Sungai mulai tidak tenang saat pancingan Sentanu kembali disambar ikan, suasana hening berubah ricuh saat pemuda lain menghampiri sambil berteriak girang. Tarik ulur bagai roda hidup, teriak bagai suara kemenangan sesaat. Ini ikan yang ke-sembilan, ukurannya lebih besar dari dugaan, seeokor ikan nila tersangkut di ujung kail yang tajam.
“Sentanuuuuu.” Teriak seorang wanita dari atas batu di dekat air terjun, suaranya tidak lagi asing di telinga Sentanu. Sapaan lembut nan mesra dan menyejukan.

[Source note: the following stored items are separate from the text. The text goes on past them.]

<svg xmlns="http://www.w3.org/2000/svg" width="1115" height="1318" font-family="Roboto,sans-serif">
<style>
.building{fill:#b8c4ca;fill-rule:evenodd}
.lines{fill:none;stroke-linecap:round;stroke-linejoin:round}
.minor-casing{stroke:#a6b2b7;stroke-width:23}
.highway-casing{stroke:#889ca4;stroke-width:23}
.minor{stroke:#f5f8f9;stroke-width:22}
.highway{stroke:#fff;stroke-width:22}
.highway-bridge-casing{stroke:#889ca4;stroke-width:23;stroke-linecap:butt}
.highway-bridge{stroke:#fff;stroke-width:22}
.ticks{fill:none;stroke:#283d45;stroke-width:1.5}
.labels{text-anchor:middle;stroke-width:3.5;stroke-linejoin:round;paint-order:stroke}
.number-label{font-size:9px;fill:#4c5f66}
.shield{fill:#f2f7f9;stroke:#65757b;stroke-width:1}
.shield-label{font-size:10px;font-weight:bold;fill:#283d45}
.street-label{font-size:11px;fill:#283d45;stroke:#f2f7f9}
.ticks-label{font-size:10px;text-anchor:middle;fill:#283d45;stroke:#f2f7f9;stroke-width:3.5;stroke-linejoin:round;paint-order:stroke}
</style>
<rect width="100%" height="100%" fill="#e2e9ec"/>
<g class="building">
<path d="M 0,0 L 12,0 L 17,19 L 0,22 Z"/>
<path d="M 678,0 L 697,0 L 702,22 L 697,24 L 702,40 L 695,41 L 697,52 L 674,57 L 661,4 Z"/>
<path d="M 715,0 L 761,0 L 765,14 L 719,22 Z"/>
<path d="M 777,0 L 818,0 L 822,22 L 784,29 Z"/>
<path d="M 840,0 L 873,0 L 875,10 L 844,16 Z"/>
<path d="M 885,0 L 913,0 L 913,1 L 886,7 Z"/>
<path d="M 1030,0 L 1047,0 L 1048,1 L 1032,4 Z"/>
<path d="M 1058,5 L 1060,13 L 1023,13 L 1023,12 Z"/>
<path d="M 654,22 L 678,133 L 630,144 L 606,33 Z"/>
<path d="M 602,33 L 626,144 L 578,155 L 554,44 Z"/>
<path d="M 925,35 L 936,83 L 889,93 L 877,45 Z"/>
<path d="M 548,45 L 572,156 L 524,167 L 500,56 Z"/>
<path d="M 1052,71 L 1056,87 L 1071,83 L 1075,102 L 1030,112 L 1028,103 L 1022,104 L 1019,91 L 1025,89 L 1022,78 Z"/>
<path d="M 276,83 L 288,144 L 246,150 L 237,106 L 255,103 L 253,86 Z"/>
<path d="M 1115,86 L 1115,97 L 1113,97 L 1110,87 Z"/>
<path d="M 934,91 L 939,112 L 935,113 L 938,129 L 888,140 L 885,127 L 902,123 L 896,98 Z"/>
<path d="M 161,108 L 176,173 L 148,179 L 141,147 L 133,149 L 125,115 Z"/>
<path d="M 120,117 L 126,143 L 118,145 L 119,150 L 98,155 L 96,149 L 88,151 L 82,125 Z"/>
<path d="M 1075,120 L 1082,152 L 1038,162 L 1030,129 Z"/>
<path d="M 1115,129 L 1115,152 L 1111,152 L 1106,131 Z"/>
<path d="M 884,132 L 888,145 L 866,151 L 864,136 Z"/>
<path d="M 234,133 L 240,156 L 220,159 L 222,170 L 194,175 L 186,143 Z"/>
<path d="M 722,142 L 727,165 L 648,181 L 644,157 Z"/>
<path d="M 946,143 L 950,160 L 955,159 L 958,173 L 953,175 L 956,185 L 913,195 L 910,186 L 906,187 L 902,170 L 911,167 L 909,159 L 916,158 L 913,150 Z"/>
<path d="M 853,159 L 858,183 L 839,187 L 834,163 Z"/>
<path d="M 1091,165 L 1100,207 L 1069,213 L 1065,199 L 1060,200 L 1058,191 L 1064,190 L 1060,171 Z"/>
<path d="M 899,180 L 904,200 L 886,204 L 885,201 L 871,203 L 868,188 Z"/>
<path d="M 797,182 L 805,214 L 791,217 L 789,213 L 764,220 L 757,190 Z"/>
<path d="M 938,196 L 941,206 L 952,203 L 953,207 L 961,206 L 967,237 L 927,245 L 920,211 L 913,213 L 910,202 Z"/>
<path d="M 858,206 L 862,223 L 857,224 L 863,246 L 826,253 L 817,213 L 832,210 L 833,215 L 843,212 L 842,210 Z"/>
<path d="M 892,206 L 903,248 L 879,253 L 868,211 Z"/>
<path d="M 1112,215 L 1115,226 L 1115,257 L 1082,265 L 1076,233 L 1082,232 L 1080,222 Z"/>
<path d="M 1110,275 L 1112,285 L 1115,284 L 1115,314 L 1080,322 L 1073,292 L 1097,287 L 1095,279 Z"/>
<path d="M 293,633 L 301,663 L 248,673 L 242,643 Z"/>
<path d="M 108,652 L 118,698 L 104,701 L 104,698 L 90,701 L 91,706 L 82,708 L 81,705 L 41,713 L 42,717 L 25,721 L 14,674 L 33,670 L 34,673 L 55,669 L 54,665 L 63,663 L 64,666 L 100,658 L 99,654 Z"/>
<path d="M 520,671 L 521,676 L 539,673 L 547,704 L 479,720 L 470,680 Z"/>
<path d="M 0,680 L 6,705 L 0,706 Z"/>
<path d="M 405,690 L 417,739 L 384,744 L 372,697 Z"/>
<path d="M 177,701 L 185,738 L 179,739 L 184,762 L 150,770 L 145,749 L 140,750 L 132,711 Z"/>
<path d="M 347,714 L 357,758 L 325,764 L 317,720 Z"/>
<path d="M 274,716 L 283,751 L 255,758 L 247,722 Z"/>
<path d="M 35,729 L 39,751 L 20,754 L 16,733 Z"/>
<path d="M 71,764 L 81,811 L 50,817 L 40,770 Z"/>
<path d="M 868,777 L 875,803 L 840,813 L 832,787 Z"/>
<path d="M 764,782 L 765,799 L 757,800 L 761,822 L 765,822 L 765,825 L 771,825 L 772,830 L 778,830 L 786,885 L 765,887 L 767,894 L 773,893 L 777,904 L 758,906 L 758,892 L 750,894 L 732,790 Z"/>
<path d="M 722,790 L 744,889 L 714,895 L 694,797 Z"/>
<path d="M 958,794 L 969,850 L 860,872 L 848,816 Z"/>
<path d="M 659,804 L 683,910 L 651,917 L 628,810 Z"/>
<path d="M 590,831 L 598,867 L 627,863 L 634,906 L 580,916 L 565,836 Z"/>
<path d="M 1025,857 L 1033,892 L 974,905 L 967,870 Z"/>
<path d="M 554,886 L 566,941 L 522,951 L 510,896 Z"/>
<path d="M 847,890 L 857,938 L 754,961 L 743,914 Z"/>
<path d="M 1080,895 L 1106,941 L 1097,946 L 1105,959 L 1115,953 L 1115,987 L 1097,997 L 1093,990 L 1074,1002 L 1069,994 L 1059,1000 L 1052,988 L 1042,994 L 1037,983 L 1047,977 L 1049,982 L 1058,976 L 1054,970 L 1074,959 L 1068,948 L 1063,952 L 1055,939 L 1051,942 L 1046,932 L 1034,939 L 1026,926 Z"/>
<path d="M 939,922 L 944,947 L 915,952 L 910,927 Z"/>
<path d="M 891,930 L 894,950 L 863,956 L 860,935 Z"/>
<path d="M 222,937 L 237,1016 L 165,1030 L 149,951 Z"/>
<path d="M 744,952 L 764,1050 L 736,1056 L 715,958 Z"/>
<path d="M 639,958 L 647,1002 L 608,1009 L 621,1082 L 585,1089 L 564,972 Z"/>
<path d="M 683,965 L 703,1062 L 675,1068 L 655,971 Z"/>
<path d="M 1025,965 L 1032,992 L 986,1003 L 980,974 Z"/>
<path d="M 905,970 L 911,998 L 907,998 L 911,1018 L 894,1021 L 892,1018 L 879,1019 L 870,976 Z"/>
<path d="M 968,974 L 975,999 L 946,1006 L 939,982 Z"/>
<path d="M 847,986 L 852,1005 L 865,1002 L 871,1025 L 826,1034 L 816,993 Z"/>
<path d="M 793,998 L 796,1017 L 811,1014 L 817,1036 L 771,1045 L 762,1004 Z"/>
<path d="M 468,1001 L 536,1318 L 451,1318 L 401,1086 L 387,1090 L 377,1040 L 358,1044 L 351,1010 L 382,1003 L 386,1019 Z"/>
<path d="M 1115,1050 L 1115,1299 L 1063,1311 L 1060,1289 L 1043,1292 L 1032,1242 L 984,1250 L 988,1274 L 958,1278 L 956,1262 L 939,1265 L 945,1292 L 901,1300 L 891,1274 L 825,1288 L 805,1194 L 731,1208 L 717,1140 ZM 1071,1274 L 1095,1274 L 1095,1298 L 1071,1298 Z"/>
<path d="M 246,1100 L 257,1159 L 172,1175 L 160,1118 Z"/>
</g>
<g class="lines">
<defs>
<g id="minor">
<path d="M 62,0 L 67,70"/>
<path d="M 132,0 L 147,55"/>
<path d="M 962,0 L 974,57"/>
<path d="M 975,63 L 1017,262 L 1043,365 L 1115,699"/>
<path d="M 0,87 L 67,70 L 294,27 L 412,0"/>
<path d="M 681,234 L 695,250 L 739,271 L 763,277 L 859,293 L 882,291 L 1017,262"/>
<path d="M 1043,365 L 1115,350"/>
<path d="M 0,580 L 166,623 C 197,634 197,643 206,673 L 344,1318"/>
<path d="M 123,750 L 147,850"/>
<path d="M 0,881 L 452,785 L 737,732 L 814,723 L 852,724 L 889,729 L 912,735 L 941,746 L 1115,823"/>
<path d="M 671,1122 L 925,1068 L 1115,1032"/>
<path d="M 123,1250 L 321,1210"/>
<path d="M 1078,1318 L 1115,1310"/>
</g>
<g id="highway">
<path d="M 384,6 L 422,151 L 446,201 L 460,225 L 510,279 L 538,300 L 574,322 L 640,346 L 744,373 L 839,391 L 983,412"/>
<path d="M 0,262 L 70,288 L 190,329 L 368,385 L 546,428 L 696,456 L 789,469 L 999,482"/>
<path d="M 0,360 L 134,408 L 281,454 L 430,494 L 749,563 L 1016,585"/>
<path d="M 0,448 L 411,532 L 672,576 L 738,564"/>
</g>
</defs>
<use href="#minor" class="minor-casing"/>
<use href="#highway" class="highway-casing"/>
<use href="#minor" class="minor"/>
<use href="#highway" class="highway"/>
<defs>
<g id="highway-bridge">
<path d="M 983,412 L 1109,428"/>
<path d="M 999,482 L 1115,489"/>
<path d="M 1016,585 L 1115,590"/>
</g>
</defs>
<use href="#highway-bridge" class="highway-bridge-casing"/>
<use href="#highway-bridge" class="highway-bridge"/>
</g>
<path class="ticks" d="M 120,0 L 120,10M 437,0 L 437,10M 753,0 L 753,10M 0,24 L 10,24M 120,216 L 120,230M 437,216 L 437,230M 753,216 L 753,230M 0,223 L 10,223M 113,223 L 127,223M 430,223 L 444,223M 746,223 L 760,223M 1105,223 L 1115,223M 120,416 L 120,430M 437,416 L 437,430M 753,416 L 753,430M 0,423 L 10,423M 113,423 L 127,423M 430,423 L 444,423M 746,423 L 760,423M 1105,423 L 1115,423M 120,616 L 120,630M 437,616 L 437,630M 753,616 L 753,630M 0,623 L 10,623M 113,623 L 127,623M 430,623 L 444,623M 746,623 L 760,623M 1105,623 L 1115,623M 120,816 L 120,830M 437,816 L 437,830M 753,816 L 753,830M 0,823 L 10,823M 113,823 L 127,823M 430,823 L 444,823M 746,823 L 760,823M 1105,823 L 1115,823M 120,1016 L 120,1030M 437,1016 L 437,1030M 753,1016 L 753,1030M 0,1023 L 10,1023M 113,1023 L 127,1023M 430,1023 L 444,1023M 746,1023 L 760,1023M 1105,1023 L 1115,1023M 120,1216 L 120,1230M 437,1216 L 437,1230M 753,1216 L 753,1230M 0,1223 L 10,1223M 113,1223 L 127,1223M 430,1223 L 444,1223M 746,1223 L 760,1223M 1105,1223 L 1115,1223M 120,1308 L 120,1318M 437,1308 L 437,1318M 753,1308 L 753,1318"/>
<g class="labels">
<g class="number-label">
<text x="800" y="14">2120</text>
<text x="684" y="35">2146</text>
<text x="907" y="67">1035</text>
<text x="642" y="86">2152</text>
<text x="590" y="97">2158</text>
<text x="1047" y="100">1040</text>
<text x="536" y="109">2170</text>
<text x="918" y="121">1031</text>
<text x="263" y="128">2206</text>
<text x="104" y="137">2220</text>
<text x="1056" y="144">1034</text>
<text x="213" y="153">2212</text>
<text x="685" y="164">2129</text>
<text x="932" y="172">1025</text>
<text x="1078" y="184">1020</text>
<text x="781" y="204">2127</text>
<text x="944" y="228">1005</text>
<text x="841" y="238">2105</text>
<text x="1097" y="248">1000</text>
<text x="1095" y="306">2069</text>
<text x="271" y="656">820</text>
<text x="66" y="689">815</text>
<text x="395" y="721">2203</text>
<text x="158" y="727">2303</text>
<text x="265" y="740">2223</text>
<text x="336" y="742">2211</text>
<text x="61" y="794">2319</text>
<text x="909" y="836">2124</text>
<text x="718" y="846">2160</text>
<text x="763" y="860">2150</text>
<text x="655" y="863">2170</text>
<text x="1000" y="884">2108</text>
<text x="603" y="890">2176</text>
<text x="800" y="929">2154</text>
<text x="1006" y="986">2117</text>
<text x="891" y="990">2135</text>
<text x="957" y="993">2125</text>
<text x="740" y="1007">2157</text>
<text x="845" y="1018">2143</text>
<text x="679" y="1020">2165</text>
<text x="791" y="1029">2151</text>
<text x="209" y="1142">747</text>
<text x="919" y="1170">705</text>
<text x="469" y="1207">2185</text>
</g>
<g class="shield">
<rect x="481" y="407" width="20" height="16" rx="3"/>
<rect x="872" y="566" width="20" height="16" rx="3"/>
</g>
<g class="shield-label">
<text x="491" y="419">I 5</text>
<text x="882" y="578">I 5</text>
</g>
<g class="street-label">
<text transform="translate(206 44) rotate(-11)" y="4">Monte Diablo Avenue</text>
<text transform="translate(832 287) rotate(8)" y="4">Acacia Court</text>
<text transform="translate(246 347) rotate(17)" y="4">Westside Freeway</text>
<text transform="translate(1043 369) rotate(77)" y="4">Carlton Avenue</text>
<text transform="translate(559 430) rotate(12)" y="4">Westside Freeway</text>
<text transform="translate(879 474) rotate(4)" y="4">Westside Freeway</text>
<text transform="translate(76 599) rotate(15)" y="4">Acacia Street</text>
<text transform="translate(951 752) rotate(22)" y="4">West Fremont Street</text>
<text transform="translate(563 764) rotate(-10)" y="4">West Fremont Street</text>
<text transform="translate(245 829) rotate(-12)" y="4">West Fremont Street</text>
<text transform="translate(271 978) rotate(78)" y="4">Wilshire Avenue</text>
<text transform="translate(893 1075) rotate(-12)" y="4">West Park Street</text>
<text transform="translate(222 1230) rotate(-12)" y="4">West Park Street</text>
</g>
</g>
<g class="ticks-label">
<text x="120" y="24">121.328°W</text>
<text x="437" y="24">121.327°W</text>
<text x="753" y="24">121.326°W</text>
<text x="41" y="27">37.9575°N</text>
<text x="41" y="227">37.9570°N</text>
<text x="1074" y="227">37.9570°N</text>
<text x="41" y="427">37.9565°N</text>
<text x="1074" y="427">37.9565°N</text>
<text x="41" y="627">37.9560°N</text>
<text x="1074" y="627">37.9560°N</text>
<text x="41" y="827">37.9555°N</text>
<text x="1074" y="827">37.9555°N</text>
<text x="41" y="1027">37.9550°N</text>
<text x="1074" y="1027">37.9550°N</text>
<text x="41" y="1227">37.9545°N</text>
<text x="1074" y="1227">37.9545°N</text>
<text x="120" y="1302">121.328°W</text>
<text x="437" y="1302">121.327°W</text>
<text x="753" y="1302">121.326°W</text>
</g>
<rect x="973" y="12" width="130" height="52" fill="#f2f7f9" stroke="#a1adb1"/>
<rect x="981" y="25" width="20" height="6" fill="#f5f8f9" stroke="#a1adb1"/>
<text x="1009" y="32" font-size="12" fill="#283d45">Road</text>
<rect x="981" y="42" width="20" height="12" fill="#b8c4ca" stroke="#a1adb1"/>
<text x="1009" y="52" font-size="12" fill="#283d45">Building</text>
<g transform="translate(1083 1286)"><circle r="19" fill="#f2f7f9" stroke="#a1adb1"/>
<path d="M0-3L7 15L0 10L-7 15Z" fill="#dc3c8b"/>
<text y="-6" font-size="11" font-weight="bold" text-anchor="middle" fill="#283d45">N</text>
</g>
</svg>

Sentanu melempar pancingannya cepat, bergegas langkahnya melompat melewati gugusan batu-batu kali. Keduanya sampai di sana, di ujung sebuah air terjun yang mengalir deras berwarna putih. Sentanu tersenyum sambil mengatur nafas.
“Selamat datang di keindahan yang nyata.” Sapanya.